En exprimant ce regret, il laisse
présager un avenir terrible, suggérant que sa rencontre avec Manon va entraîner des
conséquences négatives et des épreuves difficiles.
*Présentation du contexte spatio-temporel
« vieille » « ville »
Lexique de l’oisiveté, de la curiosité → « étant à me promener », « pas d’autre motif que la
curiosité »
Le narrateur plante le décor.
Ici, sa curiosité entrainée par son oisiveté sera par la suite la
cause de nombreuses tragédies.
Ainsi sa curiosité est présenté comme un vilain défaut.
* Passé simple → « nous le suivîmes »
C’est l’élément déclencheur qui nous fait sortir de cette situation initiale.
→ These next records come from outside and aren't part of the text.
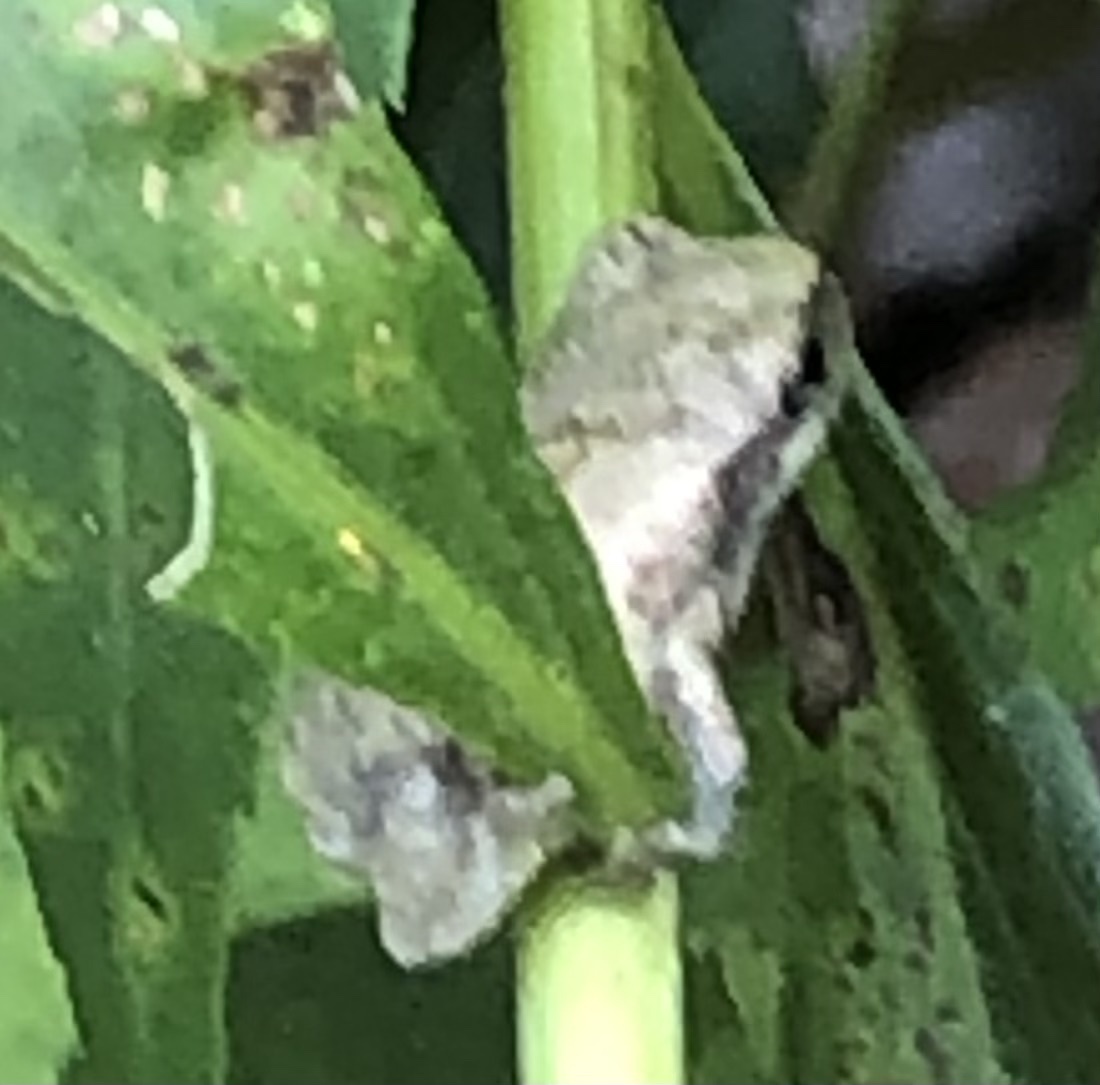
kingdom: Animalia
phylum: Chordata
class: Amphibia
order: Anura
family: Hylidae
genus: Dryophytes
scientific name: Dryophytes chrysoscelis
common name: Cope's gray treefrog
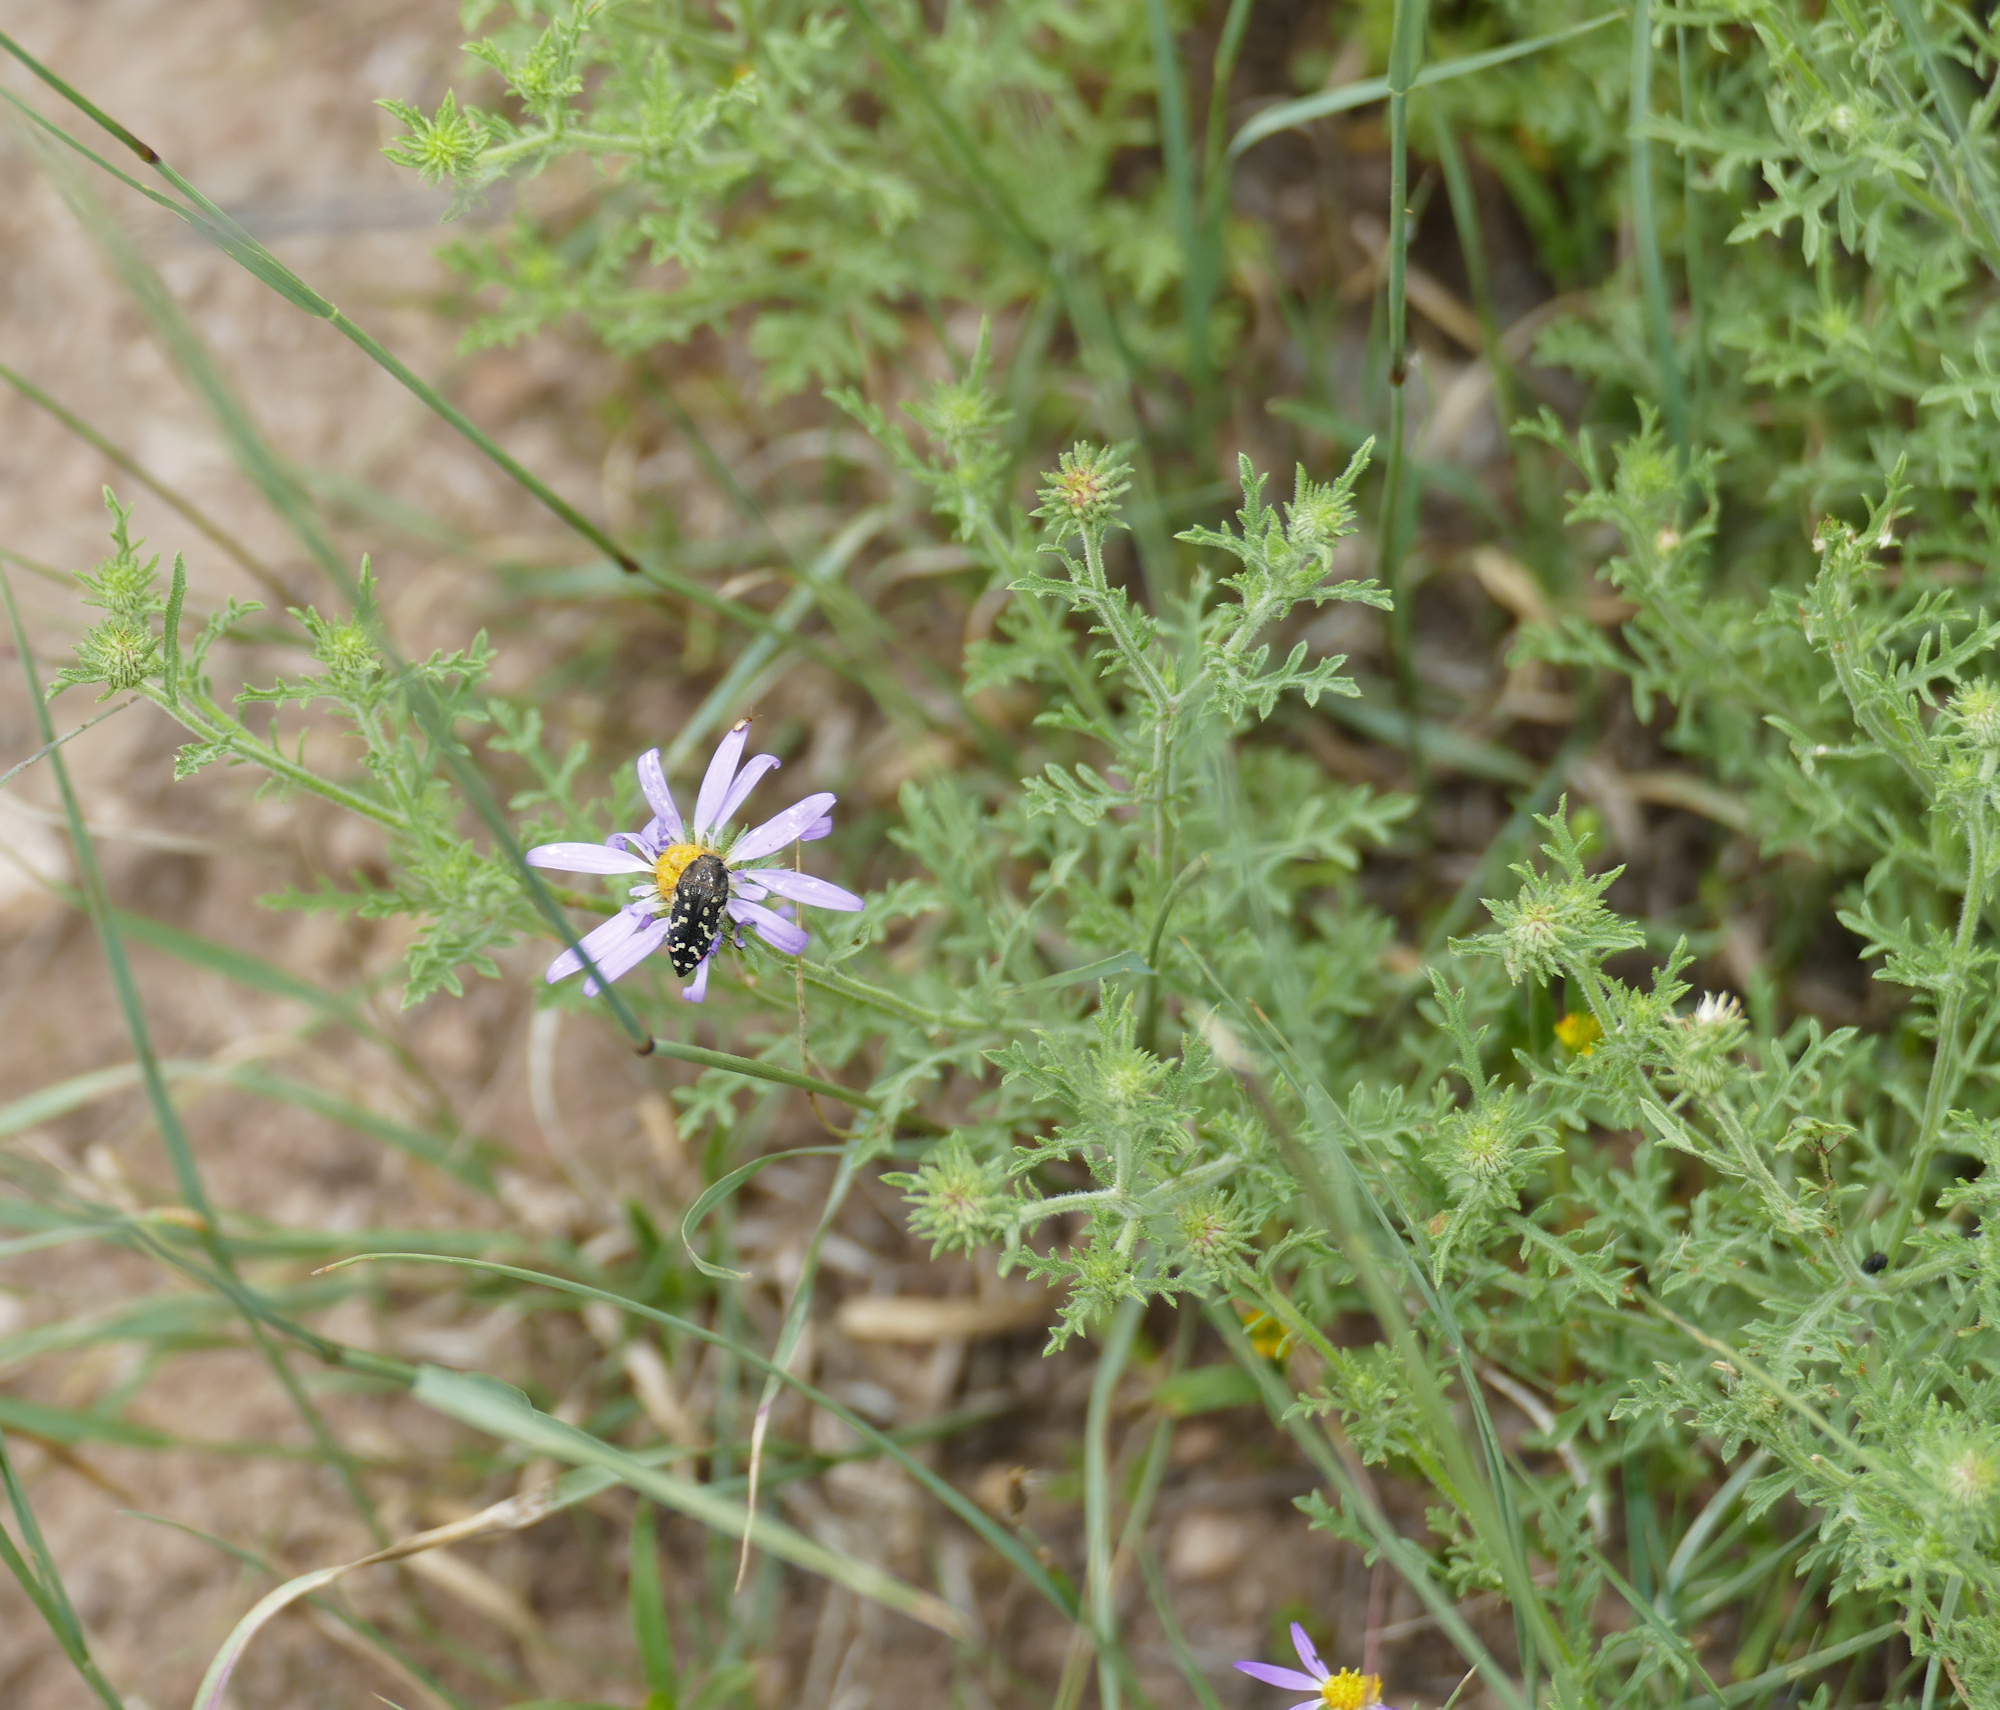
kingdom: Plantae
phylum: Tracheophyta
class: Magnoliopsida
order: Asterales
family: Asteraceae
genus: Machaeranthera
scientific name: Machaeranthera tanacetifolia
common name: Tansy-aster
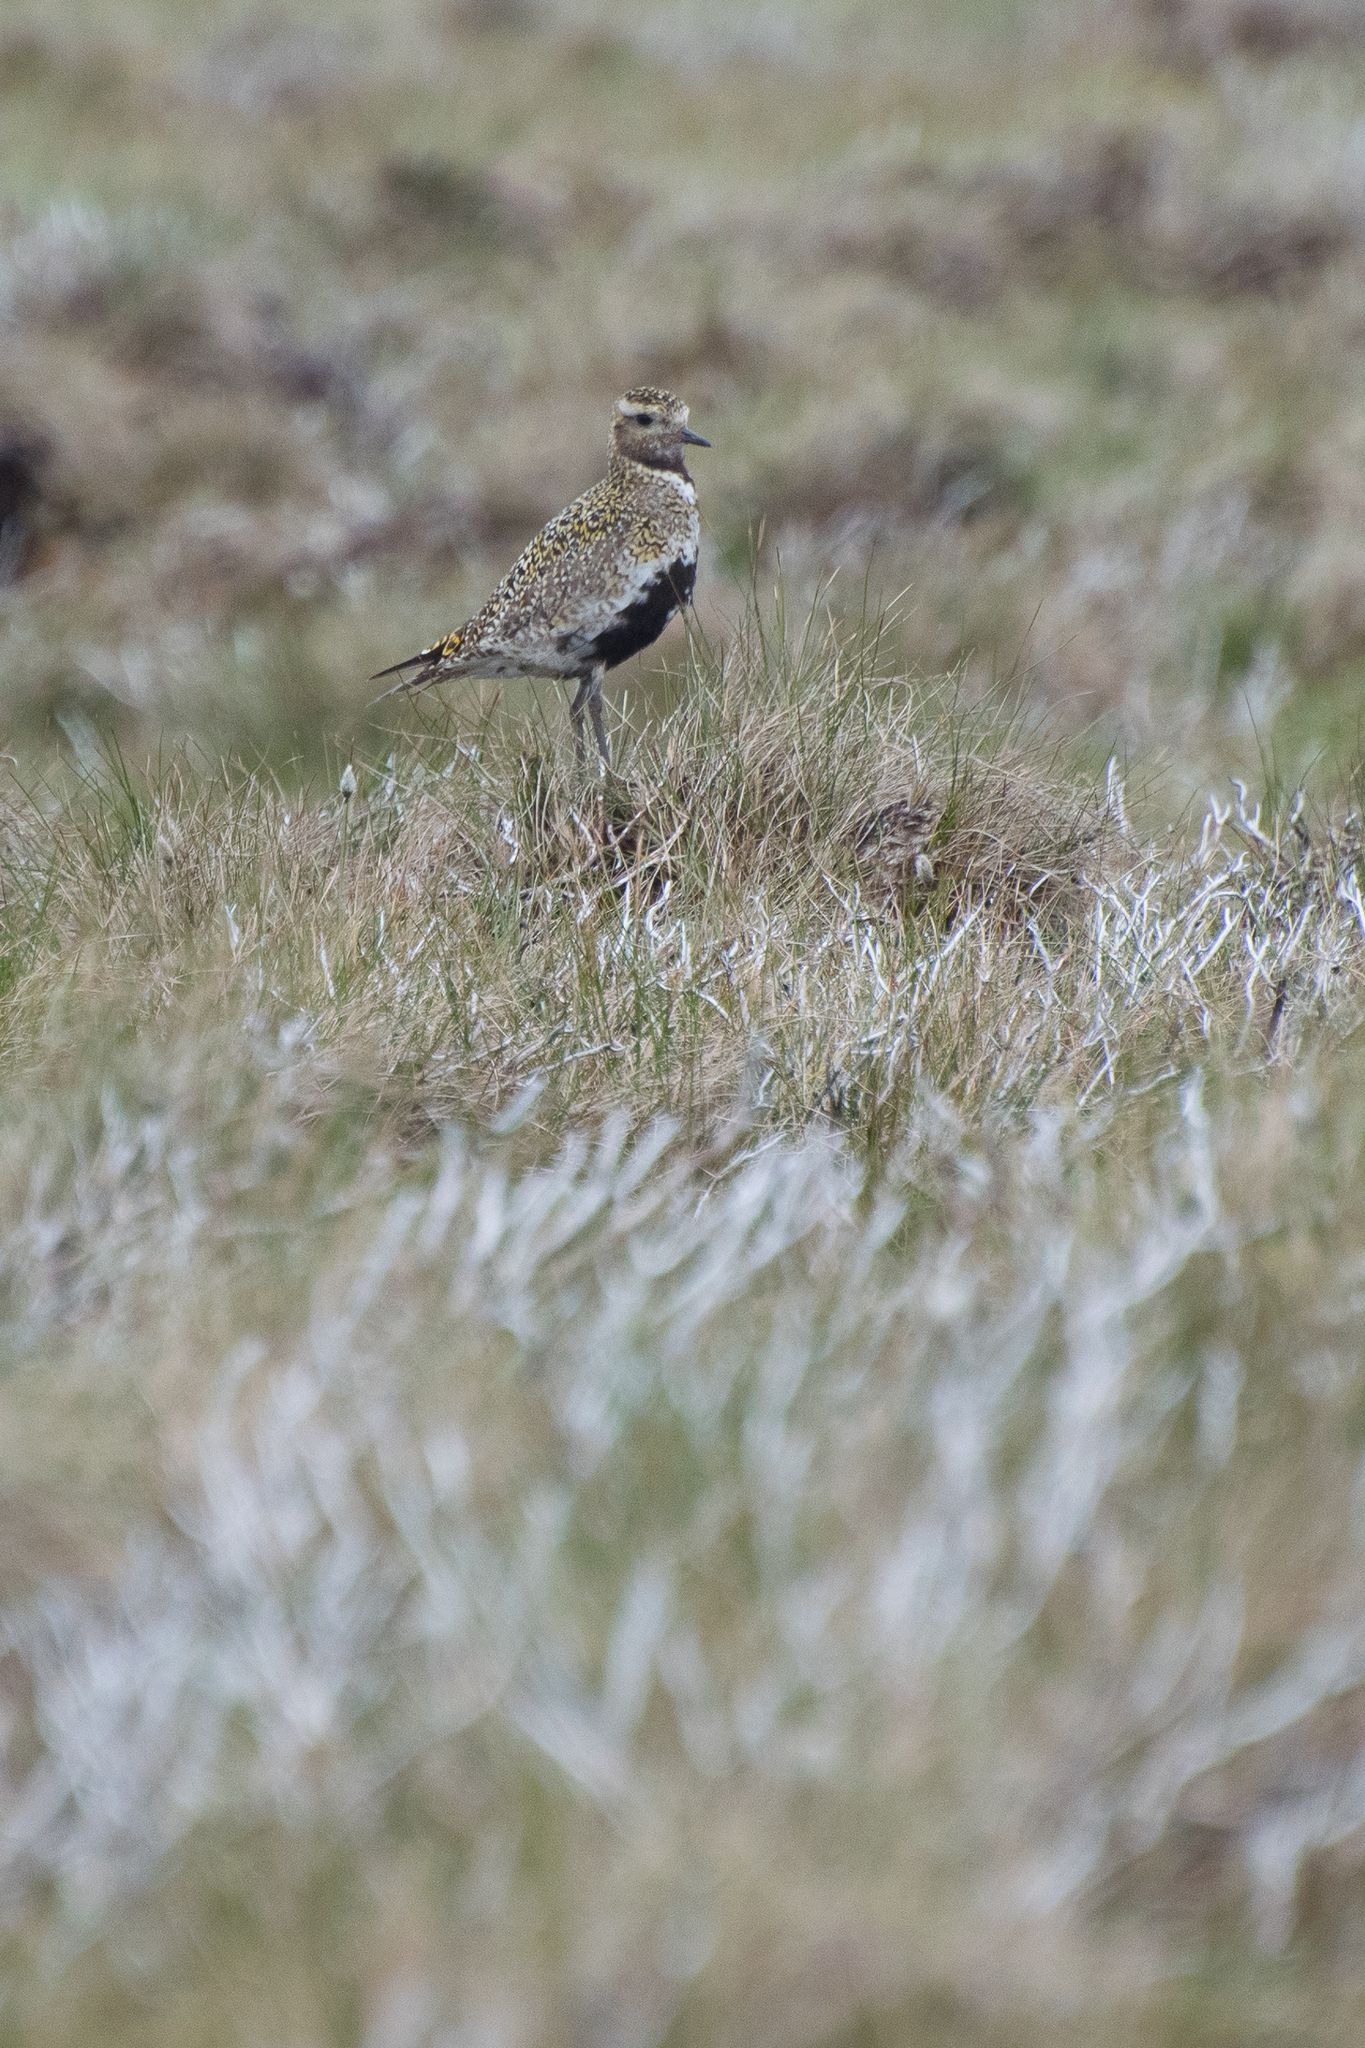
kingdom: Animalia
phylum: Chordata
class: Aves
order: Charadriiformes
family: Charadriidae
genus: Pluvialis
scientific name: Pluvialis apricaria
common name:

Le narrateur exprime un profond regret d'avoir laissé sa curiosité oisive le conduire vers la
rencontre avec Manon précédée par l'expression d'un coup de foudre qui bouleversera sa vie.
Le coup de foudre :
*Antithèse
« il en sortit quelques femmes … Mais il en resta une »
Connecteur d’opposition
«Mais »
Formule impersonnelle
« il en resta une »
DG met en valeur de l’arrivée de Manon avec le connecteur d’opposition « Mais » et
également la formule impersonnelle « il en resta une »: M semble se distinguer des autres
femmes (Mais il en resta une).Ainsi DG semble être ébloui par la beauté de M.
*Adverbe
d’intensité (formule superlative)
« Elle me parut si charmante »
DG ne décrit pas M.
Mais, il souligne le charme qu’elle exerce sur lui.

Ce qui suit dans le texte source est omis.